• WORK INSTRUCTIONS
Look through the entries for the string "imediato", and copy each line that holds it.
---
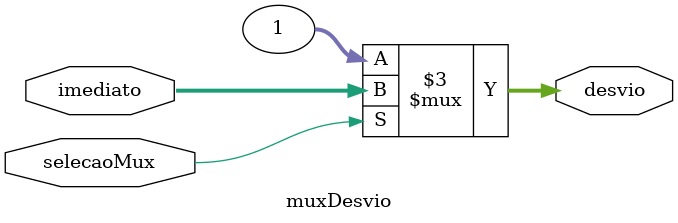
<source format=v>
module muxDesvio(selecaoMux,imediato,desvio);

input selecaoMux;
input[31:0] imediato;
output reg[31:0] desvio;

always@(imediato)
  begin
     if(selecaoMux) desvio = imediato;
	    else desvio=32'd1;
  end

endmodule
</source>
---
• WRITTEN REPLY
module muxDesvio(selecaoMux,imediato,desvio);
input[31:0] imediato;
always@(imediato)
     if(selecaoMux) desvio = imediato;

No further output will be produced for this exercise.